BGH-UrteilKonflikt um Pyrotechnik beim Fußball bleibt ungelöst

Wenn Fußballfans das Spiel stören, drohen häufig satte Geldstrafen für die Vereine. Nach einem Urteil des Bundesgerichtshofs darf der DFB solche Strafen auch weiterhin verhängen. Das eigentliche Problem der Fanausschreitungen sei damit aber nicht gelöst, kommentiert Thorsten Poppe.

Ein Kommentar von Thorsten Poppe | 04.11.2021

Bei einem Fußballspiel unterstützen Fans ihre Mannschaft auf den Rängen mit dem Abzünden von Bengalischen Feuern.
Fans des FC Carl Zeiss Jena zündeten beim Auswärtsspiel gegen den KFC Uerdingen Pyrotechnik. (picture alliance / dpa / Revierfoto)
Der DFB darf die Vereine also weiter wie bisher zur Kasse bitten. In der Saison 2019/20 sind das über 2 Millionen Euro an Strafzahlungen allein wegen Bengalos und Böllern in der Stadionkurve gewesen! Und diese Summe macht klar, dass mit dem Urteilsspruch aus Karlsruhe der eigentliche Konflikt nicht aus der Welt geschafft wird.
Und der heißt: PYROTECHNIK!
Denn für die besonders engagierten Fans, die Ultras, sind brennende Bengalos Kulturgut. Für den Deutschen Fußball-Bund DFB gehören diese aber nicht mehr ins Stadion. Was in den 1980er und 90er Jahren noch allgemein zum Stimmungsbild in den Bundesligastadien gehörte, ist mittlerweile dort verpönt. Darum entzündet sich seit Jahrzehnten ein tiefer, tiefer Konflikt zwischen Fans und dem DFB. Und der wird sich auch nicht mit der gewonnenen Rechtssicherheit von DFB-Strafen auflösen.

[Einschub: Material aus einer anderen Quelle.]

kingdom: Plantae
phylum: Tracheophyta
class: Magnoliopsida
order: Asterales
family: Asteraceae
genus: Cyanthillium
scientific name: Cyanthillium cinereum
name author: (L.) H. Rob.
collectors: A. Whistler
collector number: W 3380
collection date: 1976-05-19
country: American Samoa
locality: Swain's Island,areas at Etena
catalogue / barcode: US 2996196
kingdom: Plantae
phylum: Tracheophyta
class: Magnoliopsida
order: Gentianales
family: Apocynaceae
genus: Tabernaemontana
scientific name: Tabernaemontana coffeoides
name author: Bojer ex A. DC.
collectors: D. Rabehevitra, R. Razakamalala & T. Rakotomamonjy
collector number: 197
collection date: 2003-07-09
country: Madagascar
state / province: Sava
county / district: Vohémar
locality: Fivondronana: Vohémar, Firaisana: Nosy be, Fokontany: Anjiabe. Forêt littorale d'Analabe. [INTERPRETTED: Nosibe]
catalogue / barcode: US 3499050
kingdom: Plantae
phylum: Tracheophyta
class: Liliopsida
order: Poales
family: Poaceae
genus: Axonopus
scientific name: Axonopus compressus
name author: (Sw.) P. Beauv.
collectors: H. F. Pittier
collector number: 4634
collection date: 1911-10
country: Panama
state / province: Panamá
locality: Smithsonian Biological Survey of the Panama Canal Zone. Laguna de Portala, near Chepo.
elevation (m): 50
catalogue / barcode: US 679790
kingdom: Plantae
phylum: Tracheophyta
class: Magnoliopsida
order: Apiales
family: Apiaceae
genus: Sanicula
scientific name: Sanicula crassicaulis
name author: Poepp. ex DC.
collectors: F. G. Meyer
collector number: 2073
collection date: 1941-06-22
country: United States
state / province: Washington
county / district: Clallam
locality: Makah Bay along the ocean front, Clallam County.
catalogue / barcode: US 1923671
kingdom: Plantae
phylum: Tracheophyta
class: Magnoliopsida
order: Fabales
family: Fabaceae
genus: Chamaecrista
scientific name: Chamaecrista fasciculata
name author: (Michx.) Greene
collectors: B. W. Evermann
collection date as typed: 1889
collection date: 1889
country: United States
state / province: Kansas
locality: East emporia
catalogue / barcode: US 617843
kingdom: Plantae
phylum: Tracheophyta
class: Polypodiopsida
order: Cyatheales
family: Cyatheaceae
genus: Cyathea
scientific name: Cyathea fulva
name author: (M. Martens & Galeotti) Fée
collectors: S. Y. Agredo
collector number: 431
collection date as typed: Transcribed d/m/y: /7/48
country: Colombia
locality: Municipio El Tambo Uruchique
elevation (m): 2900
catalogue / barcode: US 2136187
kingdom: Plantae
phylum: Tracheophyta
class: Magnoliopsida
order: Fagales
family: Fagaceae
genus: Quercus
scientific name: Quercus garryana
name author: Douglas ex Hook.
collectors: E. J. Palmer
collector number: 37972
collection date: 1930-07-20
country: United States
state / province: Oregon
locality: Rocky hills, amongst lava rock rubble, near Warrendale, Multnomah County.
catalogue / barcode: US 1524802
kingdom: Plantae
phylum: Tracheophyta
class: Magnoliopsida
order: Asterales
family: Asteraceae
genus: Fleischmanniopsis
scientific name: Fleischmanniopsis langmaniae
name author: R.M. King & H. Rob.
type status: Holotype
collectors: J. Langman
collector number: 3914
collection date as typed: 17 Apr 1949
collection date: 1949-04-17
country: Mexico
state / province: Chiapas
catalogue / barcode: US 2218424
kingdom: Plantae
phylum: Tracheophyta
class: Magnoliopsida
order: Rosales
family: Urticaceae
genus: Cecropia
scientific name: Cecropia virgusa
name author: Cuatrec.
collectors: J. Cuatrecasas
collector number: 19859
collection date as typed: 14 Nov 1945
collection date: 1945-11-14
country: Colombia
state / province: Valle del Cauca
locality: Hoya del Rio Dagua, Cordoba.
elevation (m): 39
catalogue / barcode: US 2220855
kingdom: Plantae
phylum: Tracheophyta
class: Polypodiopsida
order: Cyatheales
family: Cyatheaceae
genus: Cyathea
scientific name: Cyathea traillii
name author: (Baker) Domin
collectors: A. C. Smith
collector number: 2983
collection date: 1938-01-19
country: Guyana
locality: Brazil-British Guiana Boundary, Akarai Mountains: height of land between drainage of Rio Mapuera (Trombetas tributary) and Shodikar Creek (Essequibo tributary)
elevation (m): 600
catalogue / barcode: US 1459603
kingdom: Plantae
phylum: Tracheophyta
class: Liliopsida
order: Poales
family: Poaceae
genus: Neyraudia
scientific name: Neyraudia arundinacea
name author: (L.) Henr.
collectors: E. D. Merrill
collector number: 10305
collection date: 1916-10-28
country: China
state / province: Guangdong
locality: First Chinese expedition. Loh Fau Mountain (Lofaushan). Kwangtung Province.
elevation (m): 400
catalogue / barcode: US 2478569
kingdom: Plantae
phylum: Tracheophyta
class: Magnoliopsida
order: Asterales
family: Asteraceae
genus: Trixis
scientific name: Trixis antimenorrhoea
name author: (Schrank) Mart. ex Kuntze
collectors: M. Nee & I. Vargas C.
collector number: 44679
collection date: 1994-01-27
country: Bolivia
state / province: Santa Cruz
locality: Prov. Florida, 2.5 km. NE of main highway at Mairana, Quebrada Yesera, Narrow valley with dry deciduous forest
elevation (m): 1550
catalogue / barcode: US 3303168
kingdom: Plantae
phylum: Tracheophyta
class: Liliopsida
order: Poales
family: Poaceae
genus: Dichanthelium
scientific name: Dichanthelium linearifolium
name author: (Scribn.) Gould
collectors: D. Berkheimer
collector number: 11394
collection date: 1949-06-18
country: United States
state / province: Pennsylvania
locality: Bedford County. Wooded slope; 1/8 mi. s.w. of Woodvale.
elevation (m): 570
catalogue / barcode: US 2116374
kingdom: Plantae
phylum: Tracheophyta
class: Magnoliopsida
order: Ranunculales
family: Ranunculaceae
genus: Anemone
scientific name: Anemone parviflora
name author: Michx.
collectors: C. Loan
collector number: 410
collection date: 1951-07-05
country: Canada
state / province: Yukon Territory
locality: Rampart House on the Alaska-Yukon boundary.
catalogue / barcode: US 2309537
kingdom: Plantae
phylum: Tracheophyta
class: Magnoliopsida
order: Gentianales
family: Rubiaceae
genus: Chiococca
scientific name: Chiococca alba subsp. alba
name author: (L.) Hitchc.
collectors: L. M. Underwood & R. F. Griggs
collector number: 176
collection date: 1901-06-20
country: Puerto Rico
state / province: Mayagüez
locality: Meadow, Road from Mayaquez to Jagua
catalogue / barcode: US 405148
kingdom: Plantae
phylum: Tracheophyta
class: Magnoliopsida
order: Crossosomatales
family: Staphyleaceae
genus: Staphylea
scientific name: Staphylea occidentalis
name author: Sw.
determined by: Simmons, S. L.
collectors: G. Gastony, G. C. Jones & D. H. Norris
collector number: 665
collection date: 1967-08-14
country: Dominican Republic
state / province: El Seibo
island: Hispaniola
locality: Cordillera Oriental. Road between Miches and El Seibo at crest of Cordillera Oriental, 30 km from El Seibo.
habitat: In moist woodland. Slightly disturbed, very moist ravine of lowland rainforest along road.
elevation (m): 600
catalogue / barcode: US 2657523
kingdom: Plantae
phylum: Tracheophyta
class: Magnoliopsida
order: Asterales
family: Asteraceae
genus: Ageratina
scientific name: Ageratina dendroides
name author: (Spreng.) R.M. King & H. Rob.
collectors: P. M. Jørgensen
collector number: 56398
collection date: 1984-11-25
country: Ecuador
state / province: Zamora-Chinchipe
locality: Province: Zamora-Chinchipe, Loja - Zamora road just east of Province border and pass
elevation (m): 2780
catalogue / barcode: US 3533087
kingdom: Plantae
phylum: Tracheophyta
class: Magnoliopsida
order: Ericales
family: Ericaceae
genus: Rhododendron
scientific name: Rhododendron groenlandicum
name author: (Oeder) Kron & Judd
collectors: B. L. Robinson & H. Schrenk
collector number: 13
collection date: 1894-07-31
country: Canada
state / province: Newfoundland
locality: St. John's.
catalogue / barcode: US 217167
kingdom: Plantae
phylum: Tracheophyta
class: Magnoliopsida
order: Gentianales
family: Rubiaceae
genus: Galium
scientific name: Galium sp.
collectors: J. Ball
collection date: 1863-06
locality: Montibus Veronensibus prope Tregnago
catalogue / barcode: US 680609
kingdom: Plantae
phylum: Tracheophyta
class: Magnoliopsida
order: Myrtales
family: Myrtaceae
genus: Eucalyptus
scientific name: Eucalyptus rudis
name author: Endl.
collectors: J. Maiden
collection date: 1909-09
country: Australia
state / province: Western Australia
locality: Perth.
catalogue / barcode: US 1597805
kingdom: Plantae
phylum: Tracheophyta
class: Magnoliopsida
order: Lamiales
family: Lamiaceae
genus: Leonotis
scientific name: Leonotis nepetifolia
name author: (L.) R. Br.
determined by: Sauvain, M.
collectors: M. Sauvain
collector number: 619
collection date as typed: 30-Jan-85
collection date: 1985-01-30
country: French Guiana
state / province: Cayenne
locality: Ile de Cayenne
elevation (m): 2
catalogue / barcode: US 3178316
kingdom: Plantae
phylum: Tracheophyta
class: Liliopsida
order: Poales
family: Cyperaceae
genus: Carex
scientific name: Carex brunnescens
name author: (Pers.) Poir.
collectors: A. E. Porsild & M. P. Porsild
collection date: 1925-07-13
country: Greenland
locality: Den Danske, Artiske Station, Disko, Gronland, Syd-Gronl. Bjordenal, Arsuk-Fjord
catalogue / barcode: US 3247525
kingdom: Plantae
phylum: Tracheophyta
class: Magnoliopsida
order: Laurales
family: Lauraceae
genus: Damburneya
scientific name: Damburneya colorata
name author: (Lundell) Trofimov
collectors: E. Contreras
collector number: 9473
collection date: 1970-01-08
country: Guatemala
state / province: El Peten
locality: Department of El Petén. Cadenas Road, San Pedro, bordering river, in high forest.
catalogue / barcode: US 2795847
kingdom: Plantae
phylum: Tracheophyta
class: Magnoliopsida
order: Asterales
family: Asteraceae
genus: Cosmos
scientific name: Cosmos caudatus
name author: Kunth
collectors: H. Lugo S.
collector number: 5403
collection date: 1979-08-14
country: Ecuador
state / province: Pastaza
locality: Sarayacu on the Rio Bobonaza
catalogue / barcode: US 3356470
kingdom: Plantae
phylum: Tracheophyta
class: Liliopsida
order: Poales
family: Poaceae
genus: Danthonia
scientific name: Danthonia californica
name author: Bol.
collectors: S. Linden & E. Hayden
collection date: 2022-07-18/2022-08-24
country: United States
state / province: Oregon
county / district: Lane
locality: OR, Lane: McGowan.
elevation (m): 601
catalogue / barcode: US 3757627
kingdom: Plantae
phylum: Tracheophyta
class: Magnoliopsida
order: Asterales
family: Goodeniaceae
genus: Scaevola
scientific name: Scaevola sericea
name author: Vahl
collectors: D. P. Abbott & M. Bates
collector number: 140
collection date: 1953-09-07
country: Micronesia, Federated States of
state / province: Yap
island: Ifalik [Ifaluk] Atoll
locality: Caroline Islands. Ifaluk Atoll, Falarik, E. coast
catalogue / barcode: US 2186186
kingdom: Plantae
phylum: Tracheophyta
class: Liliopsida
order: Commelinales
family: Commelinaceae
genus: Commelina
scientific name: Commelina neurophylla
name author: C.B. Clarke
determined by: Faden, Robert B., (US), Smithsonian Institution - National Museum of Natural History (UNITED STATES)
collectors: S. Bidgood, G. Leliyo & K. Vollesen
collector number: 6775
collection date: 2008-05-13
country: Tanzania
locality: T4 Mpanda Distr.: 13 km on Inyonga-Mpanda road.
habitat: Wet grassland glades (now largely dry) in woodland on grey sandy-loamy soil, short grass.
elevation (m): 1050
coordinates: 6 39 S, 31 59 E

Andere Ligen reagieren mit Pyro-Zonen

Der Verband bietet in dieser Hinsicht nämlich keinerlei Lösungen an. So hat er vor Jahren Gespräche mit Fanvertretern sang- und klanglos abgebrochen, in denen es um die Legalisierung von Pyrotechnik gegangen ist. Allein dieses Vorgehen nehmen die Anhänger dem DFB bis heute zurecht mehr als übel. Die Fronten sind also total verhärtet. Dabei ließe sich all das vermeiden.
Andere Profi-Ligen gehen diesen Konflikt kreativ an. In Österreich oder in den USA gibt es extra ausgewiesene Pyro-Zonen, wo Bengalos kontrolliert abgebrannt werden können.
Die US-amerikanische Fußball-Profi-Liga Major League Soccer hat solche Pyro-Zonen auch deshalb eingerichtet, um das europäische Fußballgefühl in die amerikanischen Stadien zu transportieren.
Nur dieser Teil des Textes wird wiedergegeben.